The Bolivian economy faced a setback with the cancellation of contracts between Yacimientos de Litio Bolivianos (YLB) and the Chinese company CBC, as well as the Russian Uranium One Group. Bolivia has the world’s largest lithium reserves, essential for electric vehicles and high-tech products.
Ahead of the elections, MAS has splintered into three tendencies, including Morales:
- Eduardo del Castillo, a former Minister of Government endorsed by President Luis Arce, represents the consolidation of “arcism” within the MAS.
- Andrónico Rodríguez, President of the Bolivian Senate, has distanced himself from Morales by running for president with the Alianza Popular party.
- Evo Morales was disqualified from the election for not registering his new party, Evo Pueblo. He later attempted to register with the Bolivian National Action Party (PAN-BOL), but that party was also not authorized.
The other leading presidential candidates share far-right views. They include:
- Samuel Doria Medina, a businessman and politician leading the National Unity (UN) coalition. This includes right-wing figures like Luis Fernando Camacho, who during the 2019 coup, famously entered the Government Palace with a Bible, symbolizing his rejection of what he considered an “atheist and communist” regime.
- Manfred Reyes Villa, the mayor of Cochabamba since 2021 and a member of the Autonomía Para Bolivia-Súmate (APB Súmate) party. His father, Armando Reyes Villa, served as defense minister under dictator Luis García Meza. Manfred Reyes Villa is a former military officer and businessman who studied at the Pentagon’s School of the Americas. This institution was known for teaching counterinsurgency strategies and promoting anti-communist ideology, with many alumni involved in human rights violations and coups.
- Chi Hyun Chung, an ultraconservative evangelical pastor and doctor born in South Korea. Leading the Movimiento Nacionalista Revolucionario, he is a supporter of Trump and has been dubbed “the Bolivian Bolsonaro” for his fierce anti-communism and opposition to LGBTQ rights. He advocates pro-life policies and a militarized Bolivia, while criticizing the Movement Toward Socialism (MAS) and Evo Morales for promoting a “communist” model.
Morales’ “21st Century Socialism” has failed, contributing to an economic crisis and the threatened return to power of the far right.
After being excluded from the presidential race, Morales mobilized his supporters in a march on La Paz, leading to confrontations with police following President Arce’s orders to stop them.

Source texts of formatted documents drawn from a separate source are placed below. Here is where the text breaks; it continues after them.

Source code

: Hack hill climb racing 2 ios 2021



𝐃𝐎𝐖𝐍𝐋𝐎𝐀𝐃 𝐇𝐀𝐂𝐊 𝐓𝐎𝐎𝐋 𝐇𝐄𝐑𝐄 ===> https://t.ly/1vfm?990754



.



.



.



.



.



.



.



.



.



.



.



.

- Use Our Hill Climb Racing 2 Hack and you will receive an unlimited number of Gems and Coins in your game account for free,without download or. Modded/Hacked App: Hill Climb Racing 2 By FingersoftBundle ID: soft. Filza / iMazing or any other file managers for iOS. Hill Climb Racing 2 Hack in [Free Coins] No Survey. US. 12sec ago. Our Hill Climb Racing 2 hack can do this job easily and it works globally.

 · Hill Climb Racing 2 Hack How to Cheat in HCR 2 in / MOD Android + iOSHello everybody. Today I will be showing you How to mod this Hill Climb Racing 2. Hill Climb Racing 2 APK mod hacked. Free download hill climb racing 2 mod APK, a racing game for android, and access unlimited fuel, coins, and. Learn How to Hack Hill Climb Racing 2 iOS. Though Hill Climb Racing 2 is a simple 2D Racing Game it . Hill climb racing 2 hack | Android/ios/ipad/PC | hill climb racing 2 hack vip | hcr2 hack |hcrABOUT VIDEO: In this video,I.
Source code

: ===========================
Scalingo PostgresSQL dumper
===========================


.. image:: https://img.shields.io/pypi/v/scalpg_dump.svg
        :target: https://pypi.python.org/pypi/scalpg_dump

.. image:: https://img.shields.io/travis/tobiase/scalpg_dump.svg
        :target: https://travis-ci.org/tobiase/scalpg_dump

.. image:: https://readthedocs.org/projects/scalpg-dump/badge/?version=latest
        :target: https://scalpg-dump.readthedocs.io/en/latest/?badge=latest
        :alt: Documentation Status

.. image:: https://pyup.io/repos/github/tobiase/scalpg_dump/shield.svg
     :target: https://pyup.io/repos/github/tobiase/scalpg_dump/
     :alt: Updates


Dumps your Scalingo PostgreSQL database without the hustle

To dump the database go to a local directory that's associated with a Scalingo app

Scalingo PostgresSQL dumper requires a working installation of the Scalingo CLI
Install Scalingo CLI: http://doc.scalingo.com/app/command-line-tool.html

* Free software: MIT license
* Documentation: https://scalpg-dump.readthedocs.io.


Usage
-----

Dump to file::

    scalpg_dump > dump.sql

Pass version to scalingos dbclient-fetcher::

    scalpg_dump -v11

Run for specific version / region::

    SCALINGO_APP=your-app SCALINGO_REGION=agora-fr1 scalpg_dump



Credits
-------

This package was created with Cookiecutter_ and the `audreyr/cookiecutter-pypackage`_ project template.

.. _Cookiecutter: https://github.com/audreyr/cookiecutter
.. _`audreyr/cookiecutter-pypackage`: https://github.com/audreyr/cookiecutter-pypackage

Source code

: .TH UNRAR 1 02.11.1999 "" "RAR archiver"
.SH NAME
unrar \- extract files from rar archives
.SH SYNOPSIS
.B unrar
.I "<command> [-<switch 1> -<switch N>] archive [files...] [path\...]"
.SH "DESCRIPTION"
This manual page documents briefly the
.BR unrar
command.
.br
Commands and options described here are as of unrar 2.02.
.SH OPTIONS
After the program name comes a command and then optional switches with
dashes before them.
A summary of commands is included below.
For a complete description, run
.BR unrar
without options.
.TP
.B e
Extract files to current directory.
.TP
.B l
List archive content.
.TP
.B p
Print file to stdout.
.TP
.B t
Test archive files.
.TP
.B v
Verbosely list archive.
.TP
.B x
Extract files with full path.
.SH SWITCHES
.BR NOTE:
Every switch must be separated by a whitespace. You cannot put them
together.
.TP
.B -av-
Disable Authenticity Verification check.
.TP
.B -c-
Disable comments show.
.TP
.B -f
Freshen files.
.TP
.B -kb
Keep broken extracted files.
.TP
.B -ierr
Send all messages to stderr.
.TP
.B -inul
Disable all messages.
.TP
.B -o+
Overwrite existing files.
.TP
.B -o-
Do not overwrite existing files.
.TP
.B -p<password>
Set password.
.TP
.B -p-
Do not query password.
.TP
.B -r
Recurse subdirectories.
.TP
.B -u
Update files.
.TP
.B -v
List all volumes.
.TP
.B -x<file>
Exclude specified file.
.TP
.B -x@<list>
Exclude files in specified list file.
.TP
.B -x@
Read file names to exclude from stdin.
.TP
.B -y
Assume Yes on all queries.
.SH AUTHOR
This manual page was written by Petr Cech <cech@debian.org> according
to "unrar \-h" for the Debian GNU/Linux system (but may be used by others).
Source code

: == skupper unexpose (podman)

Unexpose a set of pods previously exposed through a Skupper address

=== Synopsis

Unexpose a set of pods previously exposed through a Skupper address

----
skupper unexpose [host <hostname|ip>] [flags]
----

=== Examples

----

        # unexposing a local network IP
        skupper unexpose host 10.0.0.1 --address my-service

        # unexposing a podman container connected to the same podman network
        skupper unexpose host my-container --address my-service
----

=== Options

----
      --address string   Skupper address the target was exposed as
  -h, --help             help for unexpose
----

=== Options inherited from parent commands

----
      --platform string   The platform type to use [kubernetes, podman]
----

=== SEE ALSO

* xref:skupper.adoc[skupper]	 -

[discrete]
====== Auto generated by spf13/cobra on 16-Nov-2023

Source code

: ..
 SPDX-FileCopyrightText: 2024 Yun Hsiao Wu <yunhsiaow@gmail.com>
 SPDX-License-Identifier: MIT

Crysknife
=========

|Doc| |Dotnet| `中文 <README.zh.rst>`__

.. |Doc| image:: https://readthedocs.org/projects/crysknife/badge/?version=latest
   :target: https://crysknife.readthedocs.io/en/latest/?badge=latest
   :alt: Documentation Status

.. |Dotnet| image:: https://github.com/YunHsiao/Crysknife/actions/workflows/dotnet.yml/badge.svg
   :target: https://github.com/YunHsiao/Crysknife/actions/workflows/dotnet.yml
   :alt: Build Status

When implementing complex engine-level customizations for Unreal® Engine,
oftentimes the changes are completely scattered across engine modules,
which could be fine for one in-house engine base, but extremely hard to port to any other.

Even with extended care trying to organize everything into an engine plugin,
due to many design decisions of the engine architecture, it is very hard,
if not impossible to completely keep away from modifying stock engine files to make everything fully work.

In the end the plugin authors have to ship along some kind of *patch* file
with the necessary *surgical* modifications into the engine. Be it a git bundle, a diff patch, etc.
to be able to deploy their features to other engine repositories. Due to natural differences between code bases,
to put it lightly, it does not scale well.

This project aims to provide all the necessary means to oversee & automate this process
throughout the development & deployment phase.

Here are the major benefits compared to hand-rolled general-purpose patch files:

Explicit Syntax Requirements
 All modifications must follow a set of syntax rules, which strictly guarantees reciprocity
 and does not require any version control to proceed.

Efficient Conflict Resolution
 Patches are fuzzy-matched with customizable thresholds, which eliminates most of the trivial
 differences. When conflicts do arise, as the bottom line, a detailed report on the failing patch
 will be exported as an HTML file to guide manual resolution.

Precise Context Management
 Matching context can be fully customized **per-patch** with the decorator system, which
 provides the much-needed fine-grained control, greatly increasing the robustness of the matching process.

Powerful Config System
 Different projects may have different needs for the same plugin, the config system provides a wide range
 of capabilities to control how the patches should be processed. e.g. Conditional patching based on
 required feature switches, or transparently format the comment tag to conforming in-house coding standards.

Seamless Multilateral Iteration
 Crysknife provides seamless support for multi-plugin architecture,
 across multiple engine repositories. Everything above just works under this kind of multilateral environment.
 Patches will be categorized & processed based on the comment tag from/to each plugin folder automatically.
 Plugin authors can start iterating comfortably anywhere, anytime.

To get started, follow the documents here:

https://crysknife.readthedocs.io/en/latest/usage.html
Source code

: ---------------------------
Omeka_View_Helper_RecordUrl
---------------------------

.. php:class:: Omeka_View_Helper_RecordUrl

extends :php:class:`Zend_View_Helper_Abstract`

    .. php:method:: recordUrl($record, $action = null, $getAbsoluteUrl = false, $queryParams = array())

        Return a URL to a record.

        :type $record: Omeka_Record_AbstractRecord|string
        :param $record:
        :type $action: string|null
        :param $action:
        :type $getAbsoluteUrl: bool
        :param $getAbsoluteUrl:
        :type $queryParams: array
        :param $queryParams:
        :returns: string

Regardless of who becomes president, the working class and peasants will bear the burden of the crisis. Even if Morales ran for president and won, he would still comply with the IMF’s demands. As the WSWS reported after Morales was removed from the presidency in November 2019:
As demonstrated by its continued subservience to the demands of imperialism and its institutions like the OAS, any future role played by Morales, MAS and their apologists will be aimed at providing a democratic cover to the reality that Bolivian economic and political life are dominated by the US and European financial aristocracies and its military puppets in Bolivia, while there is no section of the Bolivian ruling class capable of fighting imperialism.